## START SELECTED EXTRACT

Here's my code:
s_mov_b32 s60,0 //debug counter
s_mov_b32 s70,10-1 //outer loop counter
s_add_i32 s60,s60,1 //increase debug counter
s_mov_b32 s50,5 //inner loop counter
s_sub_u32 s50,s50,1 //dercease inner loop counter
s_cbranch_scc0 @loop20 //!!!!!!!!!
s_subb_u32 s70,s70,1 //decrease outer loop counter
uavWrite(0,grpid,s60) //write debug counter to mem, (this works for sure)
The outer loop (s70) executed 10 times: (counter starts at 9, and loop stops when in underflows below zero)
Then there is a debug counter (s60) which is incremented every time when the outer loop executes, and I write it's value to the memory, to check after.
The inner loop (s50) is just an empty loop, and yet it causes the problem:
Normally it should report the value 10 in the debug counter, but with the inner loop it only counts to half of it: 5.

## END SELECTED EXTRACT

STATED GOAL
Carry on writing the loop counter post, beginning right after its last sentence. The items after this point are separate material, unrelated to the loop counter post.

## START DATASET

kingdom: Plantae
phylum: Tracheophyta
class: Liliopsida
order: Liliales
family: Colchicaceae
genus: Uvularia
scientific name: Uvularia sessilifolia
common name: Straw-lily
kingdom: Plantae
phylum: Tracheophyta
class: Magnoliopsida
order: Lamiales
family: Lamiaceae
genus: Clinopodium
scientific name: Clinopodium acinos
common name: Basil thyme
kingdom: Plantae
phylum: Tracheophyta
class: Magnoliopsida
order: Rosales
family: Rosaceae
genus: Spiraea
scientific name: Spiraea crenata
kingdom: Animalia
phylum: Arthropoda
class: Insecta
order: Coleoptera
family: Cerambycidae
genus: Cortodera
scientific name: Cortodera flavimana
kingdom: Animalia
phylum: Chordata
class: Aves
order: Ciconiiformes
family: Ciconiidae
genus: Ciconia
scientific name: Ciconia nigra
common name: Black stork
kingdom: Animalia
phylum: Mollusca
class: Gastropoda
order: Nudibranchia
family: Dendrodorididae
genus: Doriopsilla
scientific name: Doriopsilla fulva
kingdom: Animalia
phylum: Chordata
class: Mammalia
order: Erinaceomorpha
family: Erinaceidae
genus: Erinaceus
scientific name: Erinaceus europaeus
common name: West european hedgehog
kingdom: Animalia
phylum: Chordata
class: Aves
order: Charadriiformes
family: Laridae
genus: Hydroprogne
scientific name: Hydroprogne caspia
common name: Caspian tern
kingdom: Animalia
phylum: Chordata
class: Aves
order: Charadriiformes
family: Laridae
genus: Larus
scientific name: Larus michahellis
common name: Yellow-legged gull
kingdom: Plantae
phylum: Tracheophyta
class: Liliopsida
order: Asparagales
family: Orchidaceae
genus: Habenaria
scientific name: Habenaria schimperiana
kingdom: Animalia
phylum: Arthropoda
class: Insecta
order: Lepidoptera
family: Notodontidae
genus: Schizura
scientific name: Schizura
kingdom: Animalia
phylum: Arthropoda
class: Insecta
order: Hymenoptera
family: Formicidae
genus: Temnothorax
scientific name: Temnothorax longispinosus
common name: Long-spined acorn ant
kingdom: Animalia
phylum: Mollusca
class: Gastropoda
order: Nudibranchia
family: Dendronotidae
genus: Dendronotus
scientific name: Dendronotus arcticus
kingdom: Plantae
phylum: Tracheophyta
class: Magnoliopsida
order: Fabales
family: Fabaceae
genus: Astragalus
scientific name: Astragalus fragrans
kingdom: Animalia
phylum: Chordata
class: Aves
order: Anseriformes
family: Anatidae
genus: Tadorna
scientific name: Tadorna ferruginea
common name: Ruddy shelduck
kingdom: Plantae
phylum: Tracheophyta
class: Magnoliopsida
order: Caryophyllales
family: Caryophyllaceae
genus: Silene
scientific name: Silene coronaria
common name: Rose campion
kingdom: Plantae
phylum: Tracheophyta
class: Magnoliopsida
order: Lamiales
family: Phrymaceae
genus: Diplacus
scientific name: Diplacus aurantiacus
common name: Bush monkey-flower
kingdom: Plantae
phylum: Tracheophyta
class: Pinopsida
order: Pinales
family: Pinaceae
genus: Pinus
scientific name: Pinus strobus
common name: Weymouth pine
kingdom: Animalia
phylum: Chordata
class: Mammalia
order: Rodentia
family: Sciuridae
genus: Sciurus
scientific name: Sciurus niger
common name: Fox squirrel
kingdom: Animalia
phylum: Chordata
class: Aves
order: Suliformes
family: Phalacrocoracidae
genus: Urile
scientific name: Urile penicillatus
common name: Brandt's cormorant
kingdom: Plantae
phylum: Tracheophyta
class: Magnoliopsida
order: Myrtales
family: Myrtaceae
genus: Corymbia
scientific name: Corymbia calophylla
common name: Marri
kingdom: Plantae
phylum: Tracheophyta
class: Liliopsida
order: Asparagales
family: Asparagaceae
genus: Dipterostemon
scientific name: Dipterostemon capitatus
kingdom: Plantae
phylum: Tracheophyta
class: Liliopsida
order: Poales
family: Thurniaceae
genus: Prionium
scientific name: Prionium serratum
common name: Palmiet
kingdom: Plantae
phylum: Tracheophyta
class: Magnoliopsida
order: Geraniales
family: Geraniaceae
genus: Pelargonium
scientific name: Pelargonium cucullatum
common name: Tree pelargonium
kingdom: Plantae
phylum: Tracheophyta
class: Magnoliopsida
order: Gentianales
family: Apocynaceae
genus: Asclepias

## END DATASET

RESULT OF THIS EXERCISE
Methods to eliminate the bug:
a) commenting out the line marked with !!!!!!, that breaks the inner loop and the debug counter will report 10 as it should.
b) move the part "increase the debug counter" right after the inner loop below the line marked with !!!!!!!)
I don't understand why? Anyone can explain please? Maybe a GCN rule that I've forgot to apply?
(The most weird thing is that it works on 50% when it bugs. Not 0%. I could even make a an shr1 out of it without using s_lshr_b32. o.O)